Loading the Required Libraries

1library(readr)
2library(ggplot2)
3library(forecast)
4library(fpp2)
5library(TTR)
6library(dplyr)

{r}

Reading the Data

The first line of code below reads in the data, while the second line prints the overview of the data.

1dat <- read_csv("timeseriesdata.csv")
2glimpse(dat)

{r}

Output:

1Observations: 564
2Variables: 7
3$ date 	<chr> "01-01-1968", "01-02-1968", "01-03-1968", "01-04-1968...
4$ pce  	<dbl> 531.5, 534.2, 544.9, 544.6, 550.4, 556.8, 563.8, 567....
5$ pop  	<int> 199808, 199920, 200056, 200208, 200361, 200536, 20070...
6$ psavert  <dbl> 11.7, 12.2, 11.6, 12.2, 12.0, 11.6, 10.6, 10.4, 10.4,...
7$ uempmed  <dbl> 5.1, 4.5, 4.1, 4.6, 4.4, 4.4, 4.5, 4.2, 4.6, 4.8, 4.4...
8$ unemploy <int> 2878, 3001, 2877, 2709, 2740, 2938, 2883, 2768, 2686,...
9$ Class	<chr> "Train", "Train", "Train", "Train", "Train", "Train",...

Data Partitioning

We will be creating the training and the test data sets for model validation. The first couple of lines of code below perform this task by using the 'Class' variable that already has labels of Train and Test.

The third line of code prints the number of rows in the training and the test data. Note that the test data set has 12 rows because we will be building the model to forecast for 12 months ahead.

1dat_train = subset(dat, Class == 'Train')
2dat_test = subset(dat, Class == 'Test')
3 
4nrow(dat_train); nrow(dat_test)

{r}

Output:

1[1] 552
2[1] 12

Preparing the Time Series Object

To run the forecasting models in 'R', we need to convert the data into a time series object which is done in the first line of code below. The 'start' and 'end' argument specifies the time of the first and the last observation, respectively. The argument 'frequency' specifies the number of observations per unit of time.

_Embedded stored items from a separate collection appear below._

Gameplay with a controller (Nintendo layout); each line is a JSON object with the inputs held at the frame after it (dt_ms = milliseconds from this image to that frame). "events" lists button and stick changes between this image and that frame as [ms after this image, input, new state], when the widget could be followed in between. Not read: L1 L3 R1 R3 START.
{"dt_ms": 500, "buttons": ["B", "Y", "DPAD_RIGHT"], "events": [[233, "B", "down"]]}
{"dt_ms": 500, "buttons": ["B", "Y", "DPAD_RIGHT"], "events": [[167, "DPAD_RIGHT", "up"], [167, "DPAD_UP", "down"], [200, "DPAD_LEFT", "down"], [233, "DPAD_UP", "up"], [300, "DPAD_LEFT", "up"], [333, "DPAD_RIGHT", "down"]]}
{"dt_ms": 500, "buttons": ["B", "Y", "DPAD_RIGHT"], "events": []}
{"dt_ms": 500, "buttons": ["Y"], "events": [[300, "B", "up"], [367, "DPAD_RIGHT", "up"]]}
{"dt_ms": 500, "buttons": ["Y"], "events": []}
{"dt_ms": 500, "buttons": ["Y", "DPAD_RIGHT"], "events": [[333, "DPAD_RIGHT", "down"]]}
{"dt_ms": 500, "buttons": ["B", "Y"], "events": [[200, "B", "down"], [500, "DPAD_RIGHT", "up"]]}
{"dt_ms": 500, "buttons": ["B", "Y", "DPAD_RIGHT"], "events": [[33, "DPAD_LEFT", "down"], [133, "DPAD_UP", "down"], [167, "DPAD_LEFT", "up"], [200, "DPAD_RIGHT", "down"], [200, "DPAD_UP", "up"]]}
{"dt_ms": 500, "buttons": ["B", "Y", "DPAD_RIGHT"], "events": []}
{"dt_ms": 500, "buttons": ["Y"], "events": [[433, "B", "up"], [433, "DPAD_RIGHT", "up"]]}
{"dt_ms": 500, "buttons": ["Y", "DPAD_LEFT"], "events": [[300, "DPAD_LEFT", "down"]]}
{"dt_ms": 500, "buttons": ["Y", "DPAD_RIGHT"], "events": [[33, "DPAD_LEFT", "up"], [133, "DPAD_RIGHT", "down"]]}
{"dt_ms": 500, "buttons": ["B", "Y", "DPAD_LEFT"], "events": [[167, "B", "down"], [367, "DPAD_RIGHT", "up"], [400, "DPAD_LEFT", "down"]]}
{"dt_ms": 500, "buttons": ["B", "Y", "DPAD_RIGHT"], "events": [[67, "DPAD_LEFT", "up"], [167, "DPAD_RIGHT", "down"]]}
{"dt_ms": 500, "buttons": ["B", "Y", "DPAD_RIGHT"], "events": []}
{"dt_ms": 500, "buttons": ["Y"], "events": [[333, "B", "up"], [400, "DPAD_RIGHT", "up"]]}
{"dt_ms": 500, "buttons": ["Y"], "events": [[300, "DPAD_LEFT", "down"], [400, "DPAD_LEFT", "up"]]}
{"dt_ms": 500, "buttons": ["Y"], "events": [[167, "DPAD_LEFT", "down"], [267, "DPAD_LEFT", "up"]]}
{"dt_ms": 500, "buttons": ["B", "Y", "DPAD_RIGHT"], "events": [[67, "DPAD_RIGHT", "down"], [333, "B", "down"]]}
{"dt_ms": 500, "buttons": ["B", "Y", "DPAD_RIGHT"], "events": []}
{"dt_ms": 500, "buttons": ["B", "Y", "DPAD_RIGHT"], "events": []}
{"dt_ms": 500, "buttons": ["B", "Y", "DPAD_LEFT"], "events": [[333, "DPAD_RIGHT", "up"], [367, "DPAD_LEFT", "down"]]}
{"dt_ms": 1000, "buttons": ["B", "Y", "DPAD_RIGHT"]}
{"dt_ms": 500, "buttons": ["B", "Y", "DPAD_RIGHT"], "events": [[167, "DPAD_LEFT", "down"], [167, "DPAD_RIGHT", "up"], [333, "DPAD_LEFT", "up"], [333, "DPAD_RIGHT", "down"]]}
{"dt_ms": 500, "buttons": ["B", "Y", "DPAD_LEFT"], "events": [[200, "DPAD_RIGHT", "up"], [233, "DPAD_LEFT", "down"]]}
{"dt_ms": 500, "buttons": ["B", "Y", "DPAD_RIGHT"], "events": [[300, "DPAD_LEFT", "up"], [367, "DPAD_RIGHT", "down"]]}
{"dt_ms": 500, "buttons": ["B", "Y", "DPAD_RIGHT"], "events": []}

We will also create a utility function for calculating Mean Absolute Percentage Error (or MAPE), which will be used to evaluate the performance of the forecasting models. The lower the MAPE value, the better the forecasting model. This is done in the second to fourth lines of code.

1dat_ts <- ts(dat_train[, 6], start = c(1968, 1), end = c(2013, 12), frequency = 12)
2 
3#lines 2 to 4
4mape <- function(actual,pred){
5  mape <- mean(abs((actual - pred)/actual))*100
6  return (mape)
7}

{r}

With the data and the mape function prepared, we move to the forecasting techniques in the subsequent sections.

Naive Forecasting Method

The simplest forecasting method is to use the most recent observation as the forecast for the next observation. This is called a naive forecast and can be implemented using the 'naive()' function. This method may not be the best forecasting technique, but it often provides a useful benchmark for other, more advanced forecasting methods.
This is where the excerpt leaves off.